Depth First Search (DFS) and Breadth First Search (BFS) are two fundamental graph traversal algorithms used in many areas of computer science, such as artificial intelligence, networks, and pathfinding. While both explore nodes in a graph or tree, they do so using different strategies and data structures.
2. Definition and Strategy
| Parameter | DFS (Depth First Search) | BFS (Breadth First Search) |
| Approach | Depth-first: explores as far as possible along each branch before backtracking. | Breadth-first: explores all neighbors at current depth before moving deeper. |
| Data Structure Used | Stack (can use recursion) | Queue |
| Traversal Order | Child nodes before siblings | Siblings before child nodes |
3. Algorithm (High-Level Steps)
DFS Algorithm:
1. Start at the source node.
2. Mark it as visited.
3. Recursively visit each unvisited neighbor.
4. Backtrack if no unvisited neighbors are left.
BFS Algorithm:
1. Start at the source node.
2. Enqueue the source node and mark it as visited.
3. Dequeue a node, visit it, and enqueue its unvisited neighbors.

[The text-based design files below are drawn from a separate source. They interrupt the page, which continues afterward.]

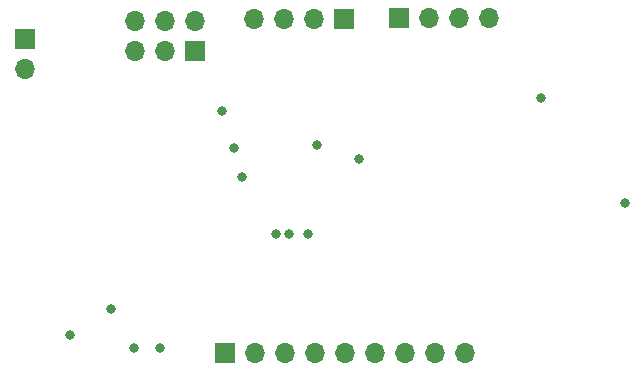
<source format=gbl>
G04 #@! TF.GenerationSoftware,KiCad,Pcbnew,(5.1.5)-3*
G04 #@! TF.CreationDate,2020-12-01T08:46:11+03:00*
G04 #@! TF.ProjectId,project3_4layer,70726f6a-6563-4743-935f-346c61796572,1*
G04 #@! TF.SameCoordinates,Original*
G04 #@! TF.FileFunction,Copper,L4,Bot*
G04 #@! TF.FilePolarity,Positive*
%FSLAX46Y46*%
G04 Gerber Fmt 4.6, Leading zero omitted, Abs format (unit mm)*
G04 Created by KiCad (PCBNEW (5.1.5)-3) date 2020-12-01 08:46:11*
%MOMM*%
%LPD*%
G04 APERTURE LIST*
%ADD10O,1.700000X1.700000*%
%ADD11R,1.700000X1.700000*%
%ADD12C,0.800000*%
G04 APERTURE END LIST*
D10*
X106299000Y-124206000D03*
X106299000Y-126746000D03*
X108839000Y-124206000D03*
X108839000Y-126746000D03*
X111379000Y-124206000D03*
D11*
X111379000Y-126746000D03*
D10*
X116332000Y-124002000D03*
X118872000Y-124002000D03*
X121412000Y-124002000D03*
D11*
X123952000Y-124002000D03*
D10*
X136271000Y-123952000D03*
X133731000Y-123952000D03*
X131191000Y-123952000D03*
D11*
X128651000Y-123952000D03*
D10*
X134230000Y-152284000D03*
X131690000Y-152284000D03*
X129150000Y-152284000D03*
X126610000Y-152284000D03*
X124070000Y-152284000D03*
X121530000Y-152284000D03*
X118990000Y-152284000D03*
X116450000Y-152284000D03*
D11*
X113910000Y-152284000D03*
D10*
X96990000Y-128270000D03*
D11*
X96990000Y-125730000D03*
D12*
X104243800Y-148567400D03*
X147716100Y-139573000D03*
X120904000Y-142183400D03*
X106184600Y-151818600D03*
X115361200Y-137405500D03*
X114610200Y-134900900D03*
X113675700Y-131819700D03*
X108410400Y-151844100D03*
X121642800Y-134671200D03*
X118191700Y-142177000D03*
X119346500Y-142177200D03*
X100776600Y-150773600D03*
X140611800Y-130683000D03*
X125269500Y-135813500D03*
M02*

</source>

4. Repeat until the queue is empty.
4. Example
DFS Traversal (A -> B -> C -> E -> D)
BFS Traversal (A -> B -> C -> D -> E)
5. Time and Space Complexity
| Operation | DFS | BFS |
| Time Complexity | O(V + E) | O(V + E) |
| Space Complexity | O(V) in worst case (due to recursion/stack) | O(V) due to queue |
V = number of vertices, E = number of edges
6. Key Differences
| Point | Depth First Search (DFS) | Breadth First Search (BFS) |
| 1. Strategy | Goes deep into each branch before backtracking. | Explores all neighbors at the current level before going deeper. |
| 2. Data Structure Used | Stack (can also use recursion). | Queue. |
| 3. Path Finding | Does not always give the shortest path. | Always gives the shortest path in an unweighted graph. |
| 4. Space Complexity | O(h) where h = height of the graph/tree. | O(w) where w = width of the graph/tree. |
| 5. Use Cases | Solving puzzles, topological sorting, cycle detection. | Finding shortest paths, level-order traversal, web crawling. |
| 6. Traversal Pattern | Depth-wise traversal (child before sibling). | Level-wise traversal (sibling before child). |
| 7. Implementation | Easier to implement with recursion. | Requires queue management (non-recursive). |
7. Applications
DFS:
• Solving mazes and puzzles (like Sudoku)
• Topological sorting
• Detecting cycles in graphs
• Strongly Connected Components (SCC)
BFS:
• Finding shortest path in unweighted graphs
• Web crawling
• Social networking (finding degrees of connection)
• Peer-to-peer networks